+++ DATASET +++
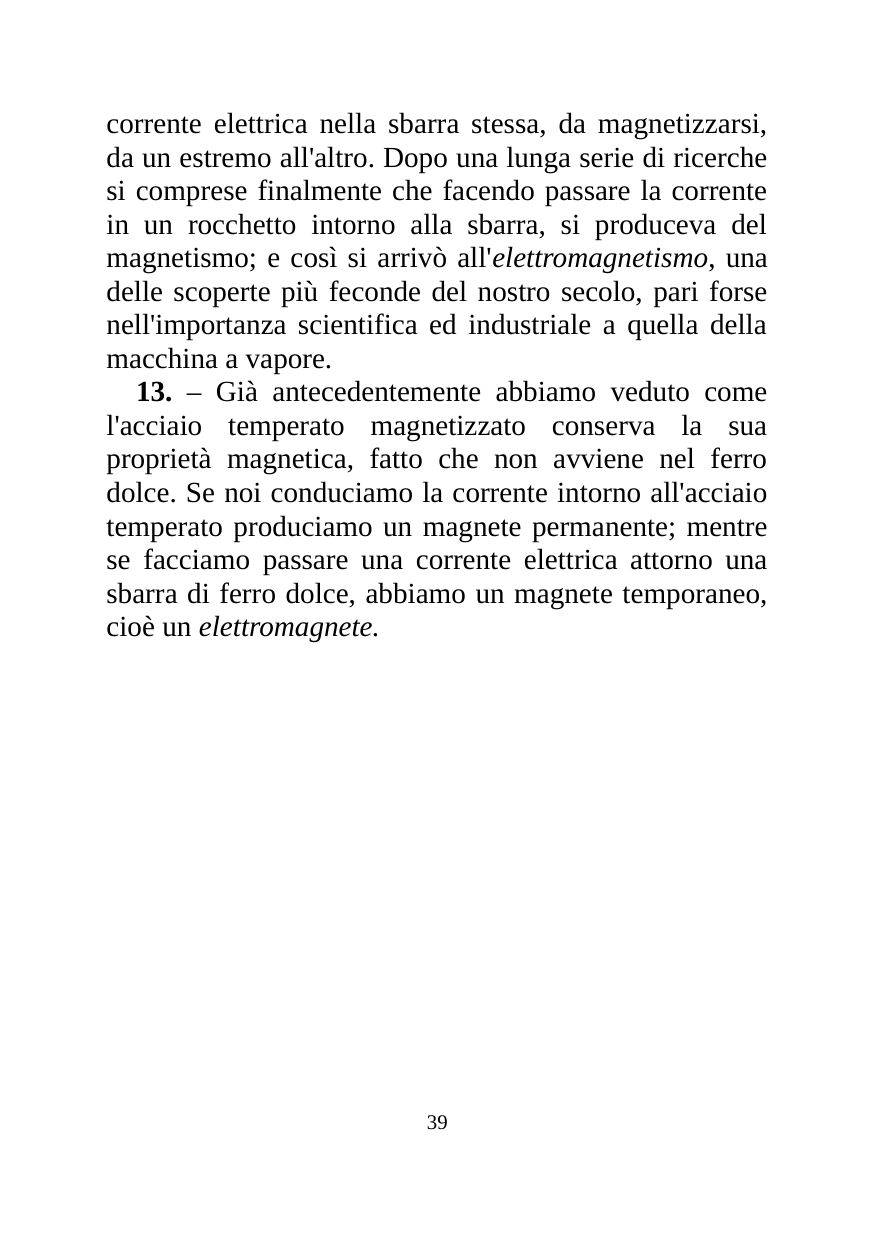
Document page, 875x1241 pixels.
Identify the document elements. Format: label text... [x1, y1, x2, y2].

text corrente elettrica nella sbarra stessa, da magnetizzarsi, da un estremo all'altro. Dopo una lunga serie di ricerche si comprese finalmente che facendo passare la corrente in un rocchetto intorno alla sbarra, si produceva del magnetismo; e così si arrivò all'elettromagnetismo, una delle scoperte più feconde del nostro secolo, pari forse nell'importanza scientifica ed industriale a quella della macchina a vapore. [106, 106, 768, 374]
text 13. – Già antecedentemente abbiamo veduto come l'acciaio temperato magnetizzato conserva la sua proprietà magnetica, fatto che non avviene nel ferro dolce. Se noi conduciamo la corrente intorno all'acciaio temperato produciamo un magnete permanente; mentre se facciamo passare una corrente elettrica attorno una sbarra di ferro dolce, abbiamo un magnete temporaneo, cioè un elettromagnete. [106, 374, 768, 643]
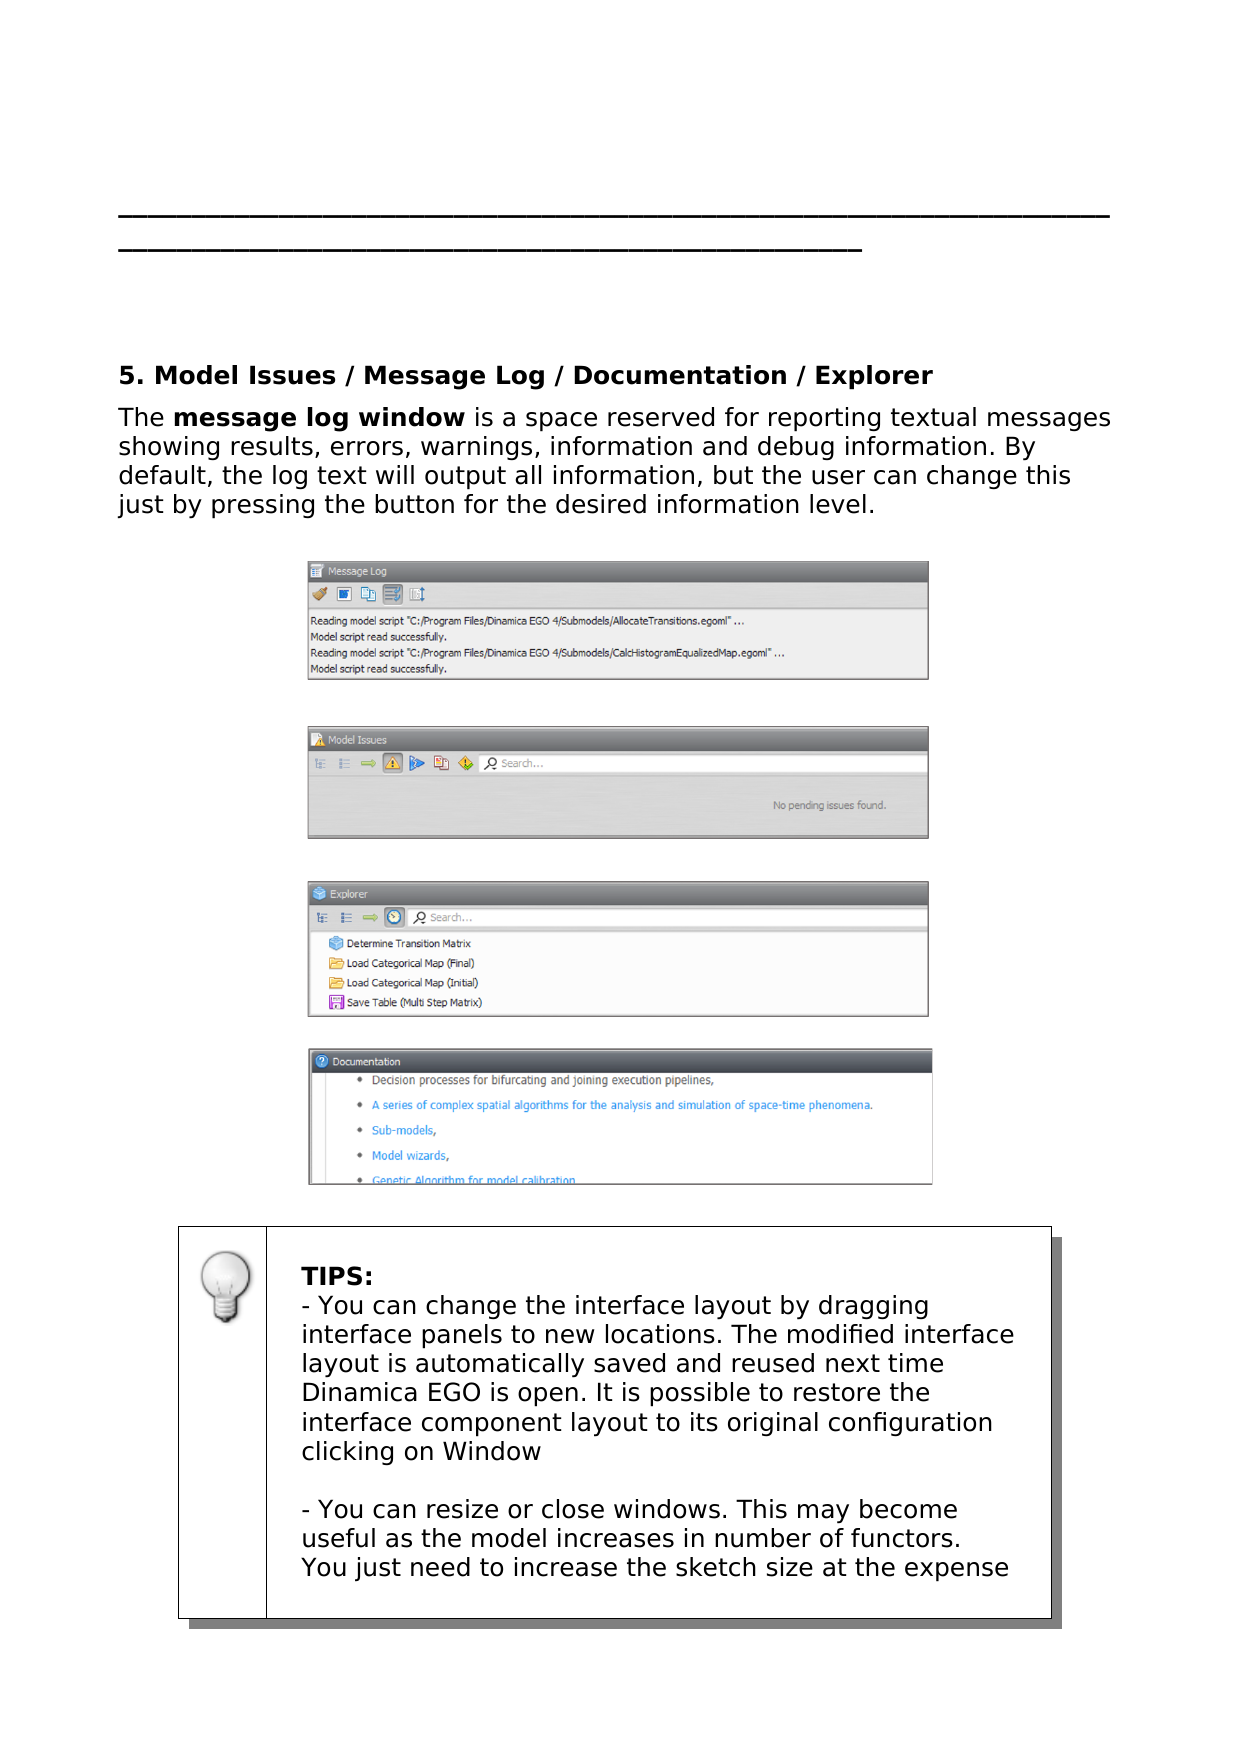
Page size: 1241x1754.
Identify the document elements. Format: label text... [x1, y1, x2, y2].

table_header [179, 1227, 266, 1618]
table_header TIPS: - You can change the interface layout by dragging interface panels to new locations. The modified interface layout is automatically saved and reused next time Dinamica EGO is open. It is possible to restore the interface component layout to its original configuration clicking on Window - You can resize or close windows. This may become useful as the model increases in number of functors. You just need to increase the sketch size at the expense [267, 1227, 1051, 1618]
subtitle _______________________________________________________________________________________________________________________ [118, 185, 1122, 253]
subtitle 5. Model Issues / Message Log / Documentation / Explorer [118, 361, 1122, 390]
picture [307, 561, 933, 1185]
text The message log window is a space reserved for reporting textual messages showing results, errors, warnings, information and debug information. By default, the log text will output all information, but the user can change this just by pressing the button for the desired information level. [118, 403, 1122, 548]
text [118, 118, 1122, 147]
picture [190, 1250, 266, 1326]
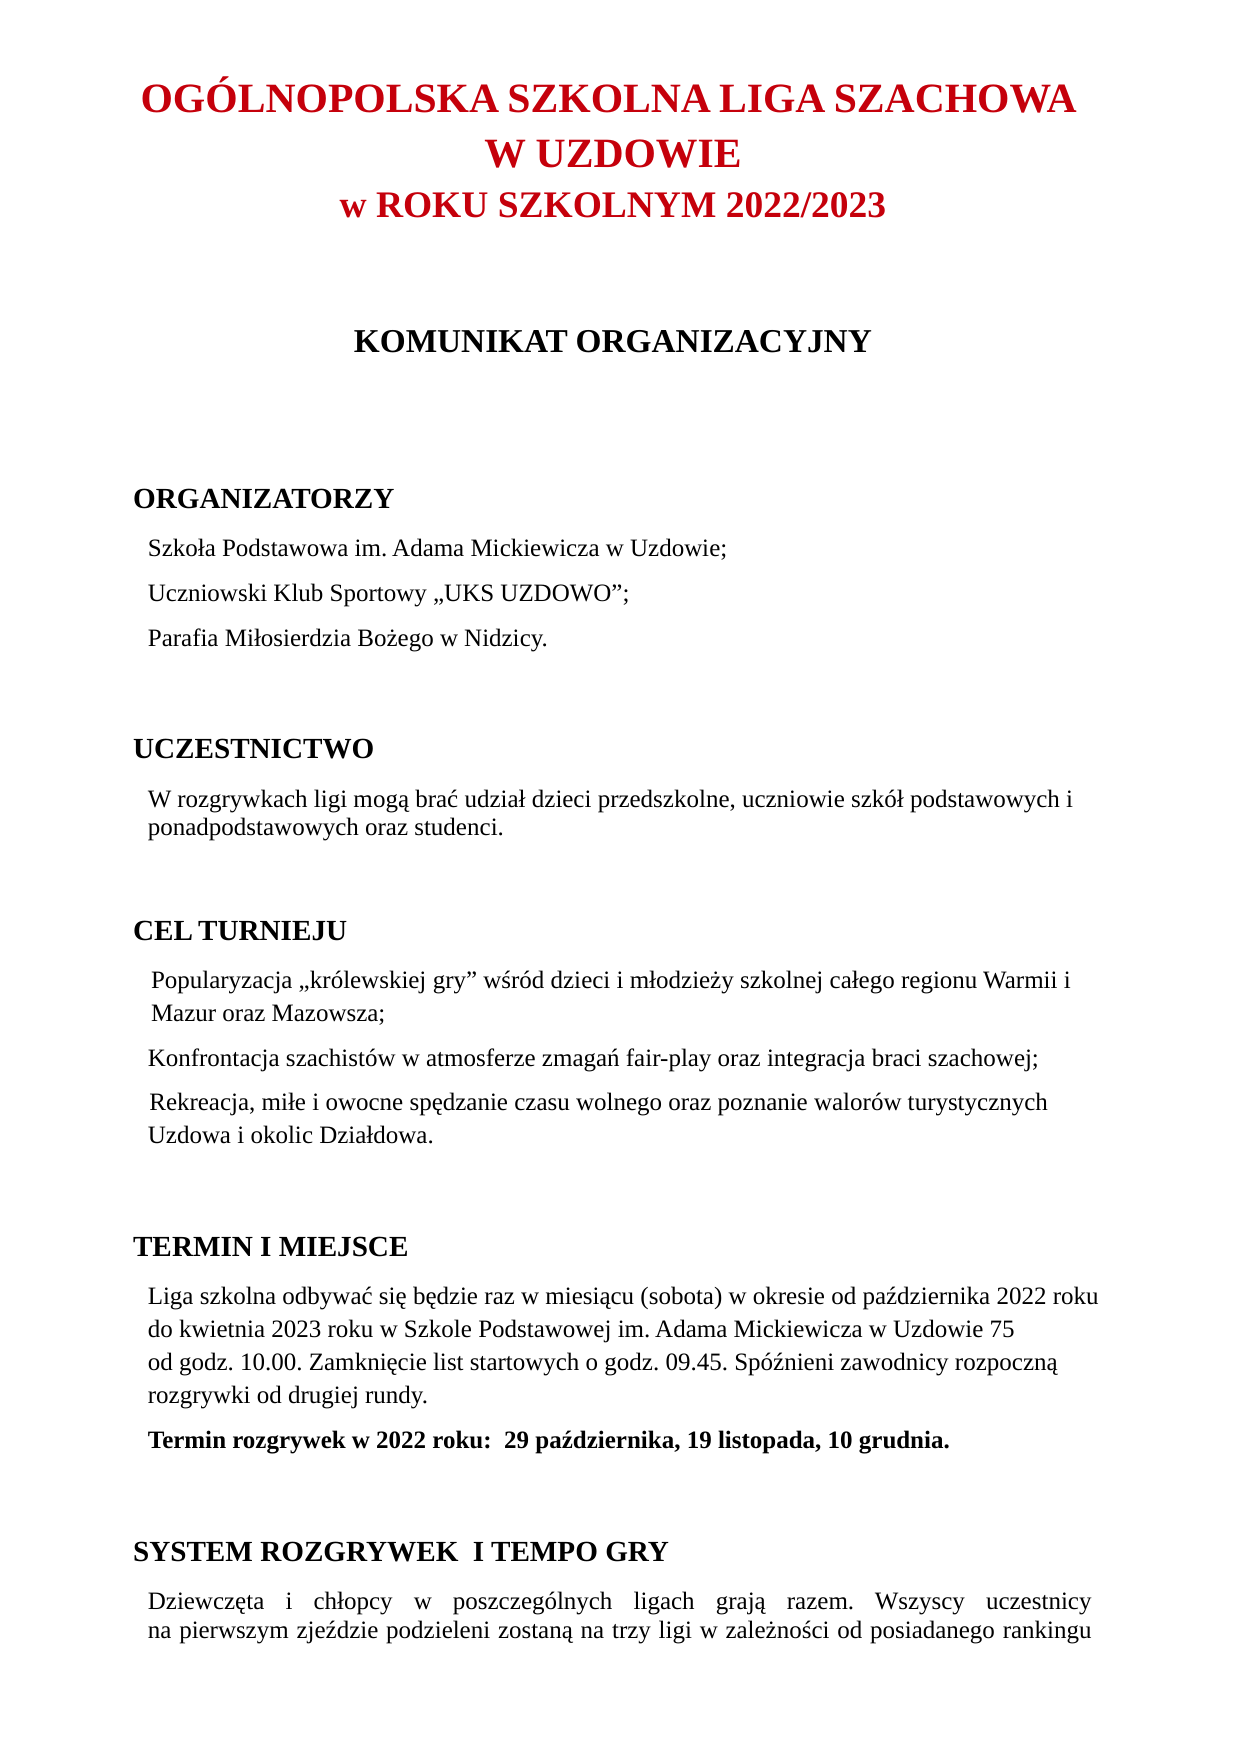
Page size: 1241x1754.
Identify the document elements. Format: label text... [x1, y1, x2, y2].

text W UZDOWIE [118, 128, 1107, 176]
text Dziewczęta i chłopcy w poszczególnych ligach grają razem. Wszyscy uczestnicy na pierwszym zjeździe podzieleni zostaną na trzy ligi w zależności od posiadanego rankingu [148, 1586, 1093, 1644]
text w ROKU SZKOLNYM 2022/2023 [118, 182, 1107, 226]
text OGÓLNOPOLSKA SZKOLNA LIGA SZACHOWA [118, 74, 1107, 122]
text Popularyzacja „królewskiej gry” wśród dzieci i młodzieży szkolnej całego regionu Warmii i Mazur oraz Mazowsza; [151, 965, 1093, 1026]
text Liga szkolna odbywać się będzie raz w miesiącu (sobota) w okresie od października 2022 roku do kwietnia 2023 roku w Szkole Podstawowej im. Adama Mickiewicza w Uzdowie 75 od godz. 10.00. Zamknięcie list startowych o godz. 09.45. Spóźnieni zawodnicy rozpoczną rozgrywki od drugiej rundy. [148, 1281, 1099, 1409]
text Termin rozgrywek w 2022 roku: 29 października, 19 listopada, 10 grudnia. [148, 1425, 1099, 1454]
text Rekreacja, miłe i owocne spędzanie czasu wolnego oraz poznanie walorów turystycznych Uzdowa i okolic Działdowa. [148, 1087, 1093, 1149]
subtitle ORGANIZATORZY [133, 481, 1093, 514]
text KOMUNIKAT ORGANIZACYJNY [118, 322, 1107, 360]
text Szkoła Podstawowa im. Adama Mickiewicza w Uzdowie; [148, 533, 1093, 562]
subtitle CEL TURNIEJU [133, 913, 1093, 946]
text Parafia Miłosierdzia Bożego w Nidzicy. [148, 623, 1093, 652]
subtitle SYSTEM ROZGRYWEK I TEMPO GRY [133, 1534, 1093, 1568]
text Konfrontacja szachistów w atmosferze zmagań fair-play oraz integracja braci szachowej; [148, 1043, 1093, 1071]
text W rozgrywkach ligi mogą brać udział dzieci przedszkolne, uczniowie szkół podstawowych i ponadpodstawowych oraz studenci. [148, 784, 1093, 841]
subtitle UCZESTNICTWO [133, 732, 1093, 765]
text Uczniowski Klub Sportowy „UKS UZDOWO”; [148, 578, 1093, 607]
subtitle TERMIN I MIEJSCE [133, 1229, 1093, 1263]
+++
▸ WHAT THE TASK ASKS: Rewrite all of the records above, changing every instance of "Identify" to "Detect" and keeping everything else unchanged. Omit the pictures from your answer.

▸ CORRECT ANSWER:
Document page, 875x1241 pixels.
Detect the document elements. Format: label text... [x1, y1, x2, y2].

text corrente elettrica nella sbarra stessa, da magnetizzarsi, da un estremo all'altro. Dopo una lunga serie di ricerche si comprese finalmente che facendo passare la corrente in un rocchetto intorno alla sbarra, si produceva del magnetismo; e così si arrivò all'elettromagnetismo, una delle scoperte più feconde del nostro secolo, pari forse nell'importanza scientifica ed industriale a quella della macchina a vapore. [106, 106, 768, 374]
text 13. – Già antecedentemente abbiamo veduto come l'acciaio temperato magnetizzato conserva la sua proprietà magnetica, fatto che non avviene nel ferro dolce. Se noi conduciamo la corrente intorno all'acciaio temperato produciamo un magnete permanente; mentre se facciamo passare una corrente elettrica attorno una sbarra di ferro dolce, abbiamo un magnete temporaneo, cioè un elettromagnete. [106, 374, 768, 643]
Page size: 1241x1754.
Detect the document elements. Format: label text... [x1, y1, x2, y2].

table_header [179, 1227, 266, 1618]
table_header TIPS: - You can change the interface layout by dragging interface panels to new locations. The modified interface layout is automatically saved and reused next time Dinamica EGO is open. It is possible to restore the interface component layout to its original configuration clicking on Window - You can resize or close windows. This may become useful as the model increases in number of functors. You just need to increase the sketch size at the expense [267, 1227, 1051, 1618]
subtitle _______________________________________________________________________________________________________________________ [118, 185, 1122, 253]
subtitle 5. Model Issues / Message Log / Documentation / Explorer [118, 361, 1122, 390]
picture [307, 561, 933, 1185]
text The message log window is a space reserved for reporting textual messages showing results, errors, warnings, information and debug information. By default, the log text will output all information, but the user can change this just by pressing the button for the desired information level. [118, 403, 1122, 548]
text [118, 118, 1122, 147]
picture [190, 1250, 266, 1326]
Page size: 1241x1754.
Detect the document elements. Format: label text... [x1, y1, x2, y2].

text W UZDOWIE [118, 128, 1107, 176]
text Dziewczęta i chłopcy w poszczególnych ligach grają razem. Wszyscy uczestnicy na pierwszym zjeździe podzieleni zostaną na trzy ligi w zależności od posiadanego rankingu [148, 1586, 1093, 1644]
text w ROKU SZKOLNYM 2022/2023 [118, 182, 1107, 226]
text OGÓLNOPOLSKA SZKOLNA LIGA SZACHOWA [118, 74, 1107, 122]
text Popularyzacja „królewskiej gry” wśród dzieci i młodzieży szkolnej całego regionu Warmii i Mazur oraz Mazowsza; [151, 965, 1093, 1026]
text Liga szkolna odbywać się będzie raz w miesiącu (sobota) w okresie od października 2022 roku do kwietnia 2023 roku w Szkole Podstawowej im. Adama Mickiewicza w Uzdowie 75 od godz. 10.00. Zamknięcie list startowych o godz. 09.45. Spóźnieni zawodnicy rozpoczną rozgrywki od drugiej rundy. [148, 1281, 1099, 1409]
text Termin rozgrywek w 2022 roku: 29 października, 19 listopada, 10 grudnia. [148, 1425, 1099, 1454]
text Rekreacja, miłe i owocne spędzanie czasu wolnego oraz poznanie walorów turystycznych Uzdowa i okolic Działdowa. [148, 1087, 1093, 1149]
subtitle ORGANIZATORZY [133, 481, 1093, 514]
text KOMUNIKAT ORGANIZACYJNY [118, 322, 1107, 360]
text Szkoła Podstawowa im. Adama Mickiewicza w Uzdowie; [148, 533, 1093, 562]
subtitle CEL TURNIEJU [133, 913, 1093, 946]
text Parafia Miłosierdzia Bożego w Nidzicy. [148, 623, 1093, 652]
subtitle SYSTEM ROZGRYWEK I TEMPO GRY [133, 1534, 1093, 1568]
text Konfrontacja szachistów w atmosferze zmagań fair-play oraz integracja braci szachowej; [148, 1043, 1093, 1071]
text W rozgrywkach ligi mogą brać udział dzieci przedszkolne, uczniowie szkół podstawowych i ponadpodstawowych oraz studenci. [148, 784, 1093, 841]
subtitle UCZESTNICTWO [133, 732, 1093, 765]
text Uczniowski Klub Sportowy „UKS UZDOWO”; [148, 578, 1093, 607]
subtitle TERMIN I MIEJSCE [133, 1229, 1093, 1263]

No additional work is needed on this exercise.